• Instructions to follow: Find the word "ankle" in the data. Return every line where it appears.

• Extracted data:

+ + + +

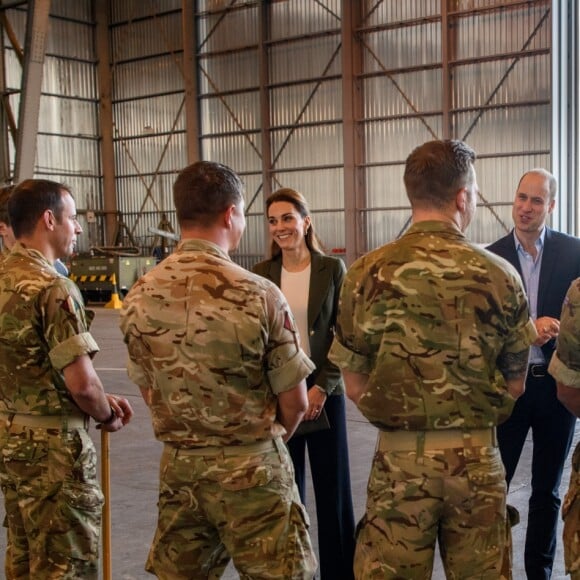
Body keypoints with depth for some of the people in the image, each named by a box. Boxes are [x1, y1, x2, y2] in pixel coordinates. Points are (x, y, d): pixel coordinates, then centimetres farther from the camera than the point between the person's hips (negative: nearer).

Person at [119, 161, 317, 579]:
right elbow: (295, 402, -7)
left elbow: (149, 392, 7)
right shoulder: (258, 294, -15)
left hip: (178, 466, 4)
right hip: (251, 469, -4)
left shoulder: (139, 298, -3)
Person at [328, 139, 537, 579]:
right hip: (478, 457, 1)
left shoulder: (369, 273, -8)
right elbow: (515, 384, 3)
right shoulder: (500, 275, -5)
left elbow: (355, 386, -2)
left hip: (399, 458, -1)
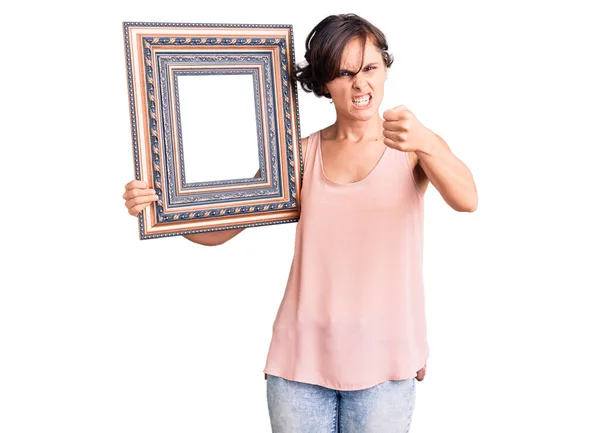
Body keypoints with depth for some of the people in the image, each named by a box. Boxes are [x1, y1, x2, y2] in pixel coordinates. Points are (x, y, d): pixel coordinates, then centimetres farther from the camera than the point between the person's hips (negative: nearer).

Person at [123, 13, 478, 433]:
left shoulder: (415, 145, 0)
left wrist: (425, 143, -38)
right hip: (301, 355, 2)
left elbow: (467, 200, -20)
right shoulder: (302, 154, 5)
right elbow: (218, 229, 3)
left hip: (384, 359, -1)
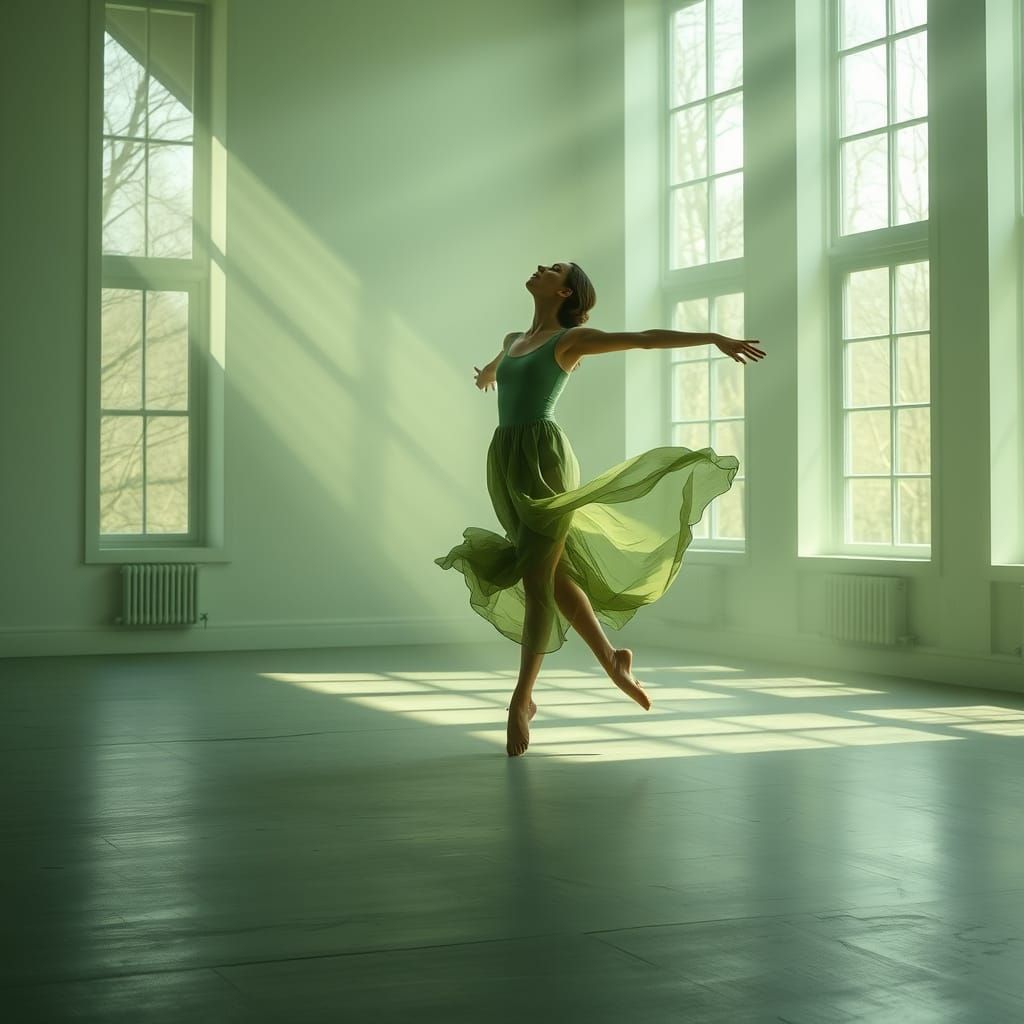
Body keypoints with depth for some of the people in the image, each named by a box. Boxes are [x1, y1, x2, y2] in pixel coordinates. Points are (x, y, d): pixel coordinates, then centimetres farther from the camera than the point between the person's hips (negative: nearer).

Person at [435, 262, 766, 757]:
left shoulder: (571, 338, 1)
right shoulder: (513, 340, 20)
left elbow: (646, 338, -6)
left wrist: (717, 338, -13)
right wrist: (487, 372, 69)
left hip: (544, 458, -7)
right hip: (504, 460, 7)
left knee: (537, 581, -6)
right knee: (554, 574, 9)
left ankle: (522, 699, -1)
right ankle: (611, 660, 23)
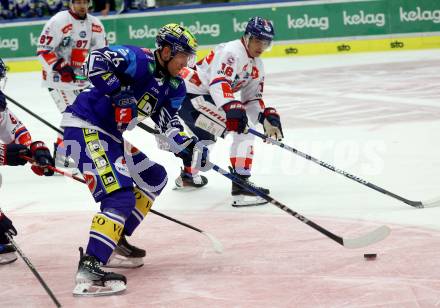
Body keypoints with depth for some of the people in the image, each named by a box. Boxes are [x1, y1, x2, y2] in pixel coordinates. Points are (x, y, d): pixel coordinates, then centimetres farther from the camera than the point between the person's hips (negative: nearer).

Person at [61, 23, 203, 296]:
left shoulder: (174, 86, 10)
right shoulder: (139, 60, -17)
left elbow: (168, 120, 6)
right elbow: (97, 60, -29)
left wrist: (189, 145, -11)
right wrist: (119, 94, -30)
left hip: (110, 134, 11)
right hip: (84, 127, -11)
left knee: (154, 178, 21)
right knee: (120, 196, -22)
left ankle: (115, 242, 25)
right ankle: (89, 268, -29)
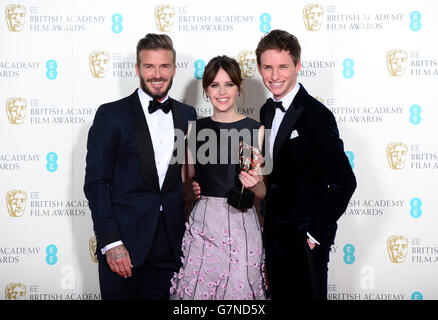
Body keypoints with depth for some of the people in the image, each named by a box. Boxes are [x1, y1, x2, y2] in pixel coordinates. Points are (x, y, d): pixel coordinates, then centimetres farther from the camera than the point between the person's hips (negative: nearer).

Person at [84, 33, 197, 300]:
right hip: (123, 241, -3)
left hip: (171, 245, 3)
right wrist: (111, 242, -14)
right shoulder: (112, 114, -3)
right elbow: (96, 182, -7)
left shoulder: (187, 115, 10)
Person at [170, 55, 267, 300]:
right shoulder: (196, 128, 7)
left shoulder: (255, 130, -2)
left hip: (242, 223, -2)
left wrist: (254, 183, -19)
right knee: (197, 289, 4)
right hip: (203, 222, 2)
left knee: (239, 290, 2)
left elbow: (263, 192, -1)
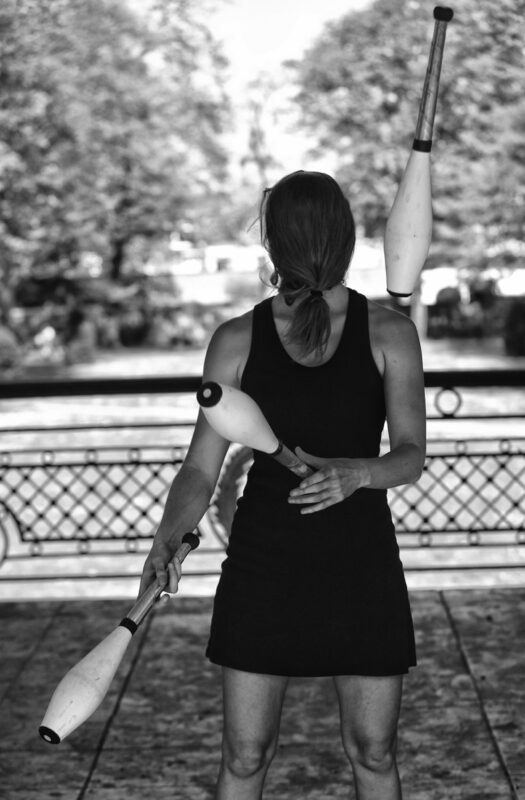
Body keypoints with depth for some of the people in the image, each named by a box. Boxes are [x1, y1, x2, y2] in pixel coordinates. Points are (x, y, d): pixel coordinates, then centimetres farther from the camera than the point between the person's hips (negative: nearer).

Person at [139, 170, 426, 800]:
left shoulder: (389, 334, -4)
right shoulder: (237, 341, -2)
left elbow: (411, 457, -11)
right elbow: (201, 470, -3)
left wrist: (357, 473, -33)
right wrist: (168, 540, -22)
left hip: (362, 566, 0)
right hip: (262, 566, 0)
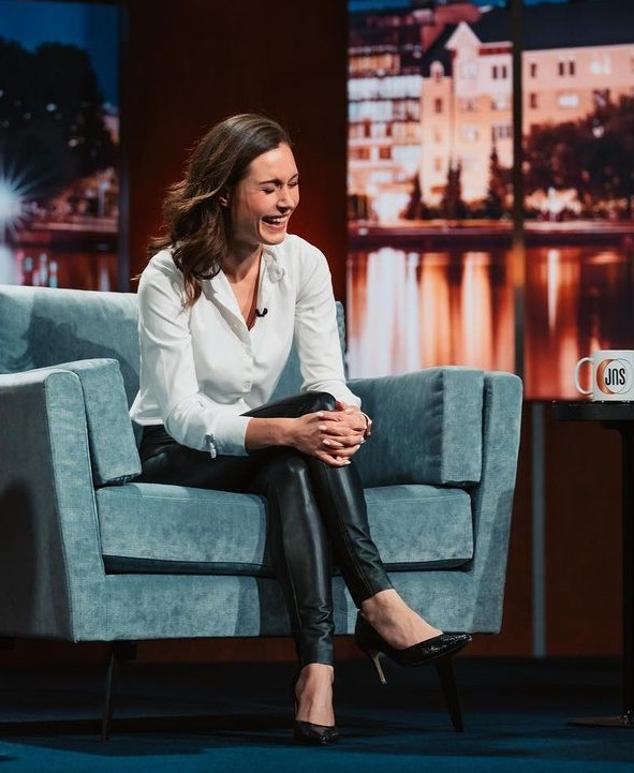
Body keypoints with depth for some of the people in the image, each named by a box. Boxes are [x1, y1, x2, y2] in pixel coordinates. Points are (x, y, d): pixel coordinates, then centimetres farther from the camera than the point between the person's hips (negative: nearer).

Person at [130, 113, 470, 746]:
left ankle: (316, 666, -45)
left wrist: (350, 419, -35)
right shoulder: (168, 278, -17)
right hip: (177, 457, -4)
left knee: (294, 472, -34)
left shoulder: (302, 263, -4)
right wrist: (287, 430, -40)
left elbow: (330, 380, -9)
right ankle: (379, 605, -40)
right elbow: (184, 415, -24)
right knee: (312, 411, -32)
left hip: (266, 455, 4)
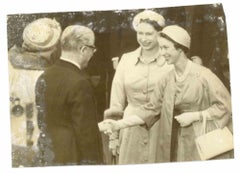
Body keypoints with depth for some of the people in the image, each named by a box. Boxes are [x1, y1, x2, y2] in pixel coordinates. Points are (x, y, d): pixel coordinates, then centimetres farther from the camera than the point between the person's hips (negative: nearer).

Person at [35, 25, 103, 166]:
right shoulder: (79, 83, -20)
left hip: (51, 159, 8)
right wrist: (95, 163, -12)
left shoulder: (44, 77, 5)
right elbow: (87, 132, -19)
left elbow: (42, 122, 11)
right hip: (74, 161, -8)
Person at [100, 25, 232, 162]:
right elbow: (151, 109, 5)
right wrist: (119, 124, -4)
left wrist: (194, 116, -13)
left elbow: (225, 105, -9)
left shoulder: (203, 75, -8)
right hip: (176, 144, 4)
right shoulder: (167, 80, 7)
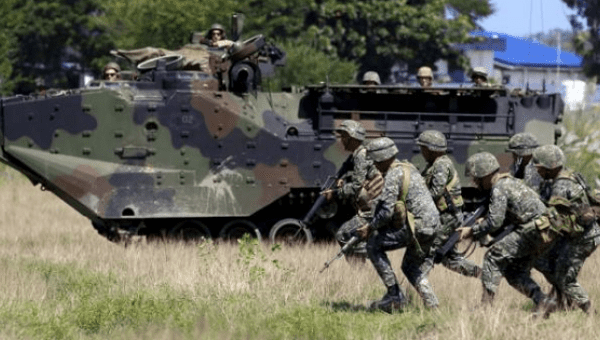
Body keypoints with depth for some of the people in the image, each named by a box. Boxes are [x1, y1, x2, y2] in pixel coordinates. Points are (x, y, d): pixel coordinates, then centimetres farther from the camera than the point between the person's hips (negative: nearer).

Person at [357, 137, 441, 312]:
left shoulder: (393, 175, -12)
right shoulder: (409, 168, 18)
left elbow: (386, 212, -18)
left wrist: (370, 228, -3)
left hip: (416, 227, -9)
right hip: (432, 225, 9)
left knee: (373, 245, 1)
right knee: (411, 267, 24)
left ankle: (395, 295, -1)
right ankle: (432, 305, 10)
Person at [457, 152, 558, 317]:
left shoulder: (499, 189, -9)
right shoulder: (508, 182, 21)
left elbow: (494, 223, -16)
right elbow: (503, 217, 30)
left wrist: (472, 231, -3)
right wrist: (483, 221, 17)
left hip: (534, 231, -10)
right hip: (545, 234, 10)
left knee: (493, 257, -4)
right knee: (514, 272, 14)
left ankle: (485, 304, -6)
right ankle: (543, 302, 1)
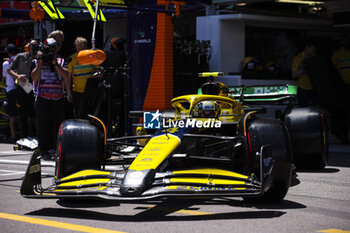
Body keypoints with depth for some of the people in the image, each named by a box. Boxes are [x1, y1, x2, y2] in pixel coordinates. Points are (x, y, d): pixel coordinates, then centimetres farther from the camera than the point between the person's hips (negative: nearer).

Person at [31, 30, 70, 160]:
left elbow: (65, 75, -5)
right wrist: (40, 62, -11)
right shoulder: (39, 60, 8)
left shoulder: (61, 61, 13)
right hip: (42, 98, -2)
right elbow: (34, 77, -3)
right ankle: (44, 150, 0)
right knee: (43, 124, -4)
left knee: (58, 124, 2)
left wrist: (54, 62, -13)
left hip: (58, 98, 2)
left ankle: (56, 149, 9)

+ + + +

• Answer to the exercise:
left ankle: (522, 699, -1)
right ankle: (611, 660, 23)
left ankle: (115, 242, 25)
right ankle: (89, 268, -29)
left ankle: (316, 666, -45)
right ankle: (379, 605, -40)
left ankle: (395, 295, -1)
right ankle: (432, 305, 10)
left ankle: (485, 304, -6)
right ankle: (543, 302, 1)
right ankle: (44, 150, 0)
left ankle: (56, 149, 9)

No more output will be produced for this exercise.